Bank of America reportedly opened a unit in India to review valuation reports in an effort to boost its share of the U.S. mortgage market at a lower cost, Bloomberg reported June 28.
Workers in the new Bangalore office use checklists to decide if appraisals are complete, according to people who talked to Bloomberg on the condition of anonymity. Bank of America also eliminated positions at its Plano, Texas-based LandSafe appraisal division, which made $78.8 billion in loans in 2012.
“One of the biggest problems in the mortgage business is all the paperwork involved, and how do you engineer it to reduce the bottlenecks,” Bert Ely, an independent banking consultant in Alexandria, Va., told Bloomberg. “With offshoring, the potential for problems is always there, but it’s hard to be critical for trying to minimize costs.”
Like many lenders, Bank of America needs to increase revenue and cut spending in order to compensate for sub-par loan growth and new government regulations. The bank spent in excess of $45 billion to settle disputes related to faulty mortgages and foreclosures and is among the most aggressive cost-cutters with Chief Executive Officer Brian T. Moynihan looking to save $8 billion per year, Bloomberg reported.
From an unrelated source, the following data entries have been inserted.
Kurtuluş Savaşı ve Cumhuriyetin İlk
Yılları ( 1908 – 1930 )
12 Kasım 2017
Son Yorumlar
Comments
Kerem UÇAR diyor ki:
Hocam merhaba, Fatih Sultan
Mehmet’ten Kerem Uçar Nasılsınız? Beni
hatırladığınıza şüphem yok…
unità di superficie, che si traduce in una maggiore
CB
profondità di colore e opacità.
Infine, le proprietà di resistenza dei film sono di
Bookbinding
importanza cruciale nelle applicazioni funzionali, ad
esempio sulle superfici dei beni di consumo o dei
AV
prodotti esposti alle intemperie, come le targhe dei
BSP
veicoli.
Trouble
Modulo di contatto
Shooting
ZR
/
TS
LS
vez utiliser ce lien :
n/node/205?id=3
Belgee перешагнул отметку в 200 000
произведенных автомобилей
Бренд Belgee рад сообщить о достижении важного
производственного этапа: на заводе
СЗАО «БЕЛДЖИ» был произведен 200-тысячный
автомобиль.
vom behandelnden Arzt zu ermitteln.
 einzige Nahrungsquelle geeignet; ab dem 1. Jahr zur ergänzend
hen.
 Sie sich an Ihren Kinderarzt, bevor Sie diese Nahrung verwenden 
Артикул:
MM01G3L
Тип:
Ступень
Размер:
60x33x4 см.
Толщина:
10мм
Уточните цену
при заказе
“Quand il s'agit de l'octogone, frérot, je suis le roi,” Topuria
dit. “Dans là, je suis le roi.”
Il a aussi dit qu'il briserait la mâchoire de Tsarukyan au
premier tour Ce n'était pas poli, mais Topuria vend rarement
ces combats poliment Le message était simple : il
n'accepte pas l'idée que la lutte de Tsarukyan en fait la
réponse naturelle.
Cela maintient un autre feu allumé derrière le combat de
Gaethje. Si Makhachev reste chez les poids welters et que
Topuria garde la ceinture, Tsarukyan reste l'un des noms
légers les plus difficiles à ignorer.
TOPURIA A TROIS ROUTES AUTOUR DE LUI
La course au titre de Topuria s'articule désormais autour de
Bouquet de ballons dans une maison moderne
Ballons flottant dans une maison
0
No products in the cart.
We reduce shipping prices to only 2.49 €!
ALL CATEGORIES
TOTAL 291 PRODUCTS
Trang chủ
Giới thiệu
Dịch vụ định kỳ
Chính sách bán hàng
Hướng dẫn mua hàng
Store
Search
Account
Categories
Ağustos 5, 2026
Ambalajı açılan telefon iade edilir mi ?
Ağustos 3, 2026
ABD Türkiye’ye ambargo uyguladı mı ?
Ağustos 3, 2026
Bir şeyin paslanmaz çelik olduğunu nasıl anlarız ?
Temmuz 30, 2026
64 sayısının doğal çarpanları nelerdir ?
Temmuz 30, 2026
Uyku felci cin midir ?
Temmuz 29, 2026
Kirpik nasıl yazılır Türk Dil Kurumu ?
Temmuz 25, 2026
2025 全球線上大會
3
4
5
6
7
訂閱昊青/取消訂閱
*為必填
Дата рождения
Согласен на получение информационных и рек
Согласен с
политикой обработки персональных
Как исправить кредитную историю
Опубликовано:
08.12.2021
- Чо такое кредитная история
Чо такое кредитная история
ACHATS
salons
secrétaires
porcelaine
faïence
The bank was the fourth largest mortgage lender in 2012 — claiming roughly 4 percent of the market; in 2008 it made $315 billion and accounted for more than 20 percent of the market, Bloomberg reported.
According to LandSafe’s website, the company employs more than 2,000 U.S.-based associates. Along with appraisals for new home loans, the unit also conducts valuations of the bank’s portfolio of delinquent loans — 667,000 as of March 31. The lender eliminated nearly 5 percent of LandSafe employees February 25, saying they weren’t needed because the number of delinquent loans had dropped.
Bank of America spokesman Terry Francisco told Bloomberg that the lender’s program prevents paperwork errors from delaying loan applications and that the overseas completeness checks don’t replace in-depth reviews done by licensed U.S. staff.
“The overall consideration isn’t necessarily cost, although cost can be an element,” Francisco told Bloomberg. “What we’re looking for is if there are patterns in certain areas where it looks like the reviews aren’t necessarily needed anymore.”
The U.S.-based reviewers usually have at least five years of experience as appraisers and are required to verify accuracy by conducting independent reviews that align with industry standards, Bloomberg reported. The checklists in India cover a total of 17 items, including whether the appraiser signed the report and included photos.
Relying more heavily on checklists could increase the possibility that inaccurate reports will go unnoticed, according to Karen Mann, SRA, a Discovery Bay, Calif., appraiser who provided testimony in 2011 for the Financial Crisis Inquiry Commission’s report, which investigated the reasons behind the housing bubble and subsequent credit crunch.
“Experienced, licensed appraisers know the shortcuts people take, so those reviewers can be invaluable,” Mann testified, Bloomberg reported. “With the checkboxes, they’re looking for things that don’t really have anything to do with values.”
LandSafe workers complained last year about a reduction in review work and its impact on their compensation and job security, an individual with direct knowledge of the internal discussions told Bloomberg. At the time, LandSafe executive Tracy Sanderson said that management couldn’t expand the number of reviews due to cost; this time Sanderson didn’t return Bloomberg’s requests for comment.